▶ What to do
Word for word, repeat each line of the listing below.

· · · · ·

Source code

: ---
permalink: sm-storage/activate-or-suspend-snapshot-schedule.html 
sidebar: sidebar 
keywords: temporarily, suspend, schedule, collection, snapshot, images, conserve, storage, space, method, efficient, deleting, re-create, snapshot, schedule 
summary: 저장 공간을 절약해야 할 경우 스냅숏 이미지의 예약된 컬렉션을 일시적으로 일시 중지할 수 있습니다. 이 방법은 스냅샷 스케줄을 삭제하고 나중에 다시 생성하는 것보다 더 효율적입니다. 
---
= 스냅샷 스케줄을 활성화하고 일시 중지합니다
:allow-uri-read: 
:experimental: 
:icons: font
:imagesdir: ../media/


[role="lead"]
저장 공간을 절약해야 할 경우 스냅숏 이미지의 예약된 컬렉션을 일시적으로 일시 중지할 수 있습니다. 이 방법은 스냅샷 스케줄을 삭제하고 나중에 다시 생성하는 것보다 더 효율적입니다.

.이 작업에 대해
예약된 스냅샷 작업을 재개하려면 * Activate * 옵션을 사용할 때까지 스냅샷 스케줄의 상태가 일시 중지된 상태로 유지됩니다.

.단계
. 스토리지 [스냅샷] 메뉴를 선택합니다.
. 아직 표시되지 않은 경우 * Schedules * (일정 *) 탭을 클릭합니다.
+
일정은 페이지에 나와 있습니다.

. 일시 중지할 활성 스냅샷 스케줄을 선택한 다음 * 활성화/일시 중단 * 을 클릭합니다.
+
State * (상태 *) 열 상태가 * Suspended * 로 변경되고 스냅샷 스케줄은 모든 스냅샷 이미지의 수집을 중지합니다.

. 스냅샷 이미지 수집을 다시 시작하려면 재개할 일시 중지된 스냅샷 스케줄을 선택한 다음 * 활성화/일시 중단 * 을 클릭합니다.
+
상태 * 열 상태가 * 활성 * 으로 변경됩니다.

· · · · ·

▶ Response below
Source code

: ---
permalink: sm-storage/activate-or-suspend-snapshot-schedule.html 
sidebar: sidebar 
keywords: temporarily, suspend, schedule, collection, snapshot, images, conserve, storage, space, method, efficient, deleting, re-create, snapshot, schedule 
summary: 저장 공간을 절약해야 할 경우 스냅숏 이미지의 예약된 컬렉션을 일시적으로 일시 중지할 수 있습니다. 이 방법은 스냅샷 스케줄을 삭제하고 나중에 다시 생성하는 것보다 더 효율적입니다. 
---
= 스냅샷 스케줄을 활성화하고 일시 중지합니다
:allow-uri-read: 
:experimental: 
:icons: font
:imagesdir: ../media/


[role="lead"]
저장 공간을 절약해야 할 경우 스냅숏 이미지의 예약된 컬렉션을 일시적으로 일시 중지할 수 있습니다. 이 방법은 스냅샷 스케줄을 삭제하고 나중에 다시 생성하는 것보다 더 효율적입니다.

.이 작업에 대해
예약된 스냅샷 작업을 재개하려면 * Activate * 옵션을 사용할 때까지 스냅샷 스케줄의 상태가 일시 중지된 상태로 유지됩니다.

.단계
. 스토리지 [스냅샷] 메뉴를 선택합니다.
. 아직 표시되지 않은 경우 * Schedules * (일정 *) 탭을 클릭합니다.
+
일정은 페이지에 나와 있습니다.

. 일시 중지할 활성 스냅샷 스케줄을 선택한 다음 * 활성화/일시 중단 * 을 클릭합니다.
+
State * (상태 *) 열 상태가 * Suspended * 로 변경되고 스냅샷 스케줄은 모든 스냅샷 이미지의 수집을 중지합니다.

. 스냅샷 이미지 수집을 다시 시작하려면 재개할 일시 중지된 스냅샷 스케줄을 선택한 다음 * 활성화/일시 중단 * 을 클릭합니다.
+
상태 * 열 상태가 * 활성 * 으로 변경됩니다.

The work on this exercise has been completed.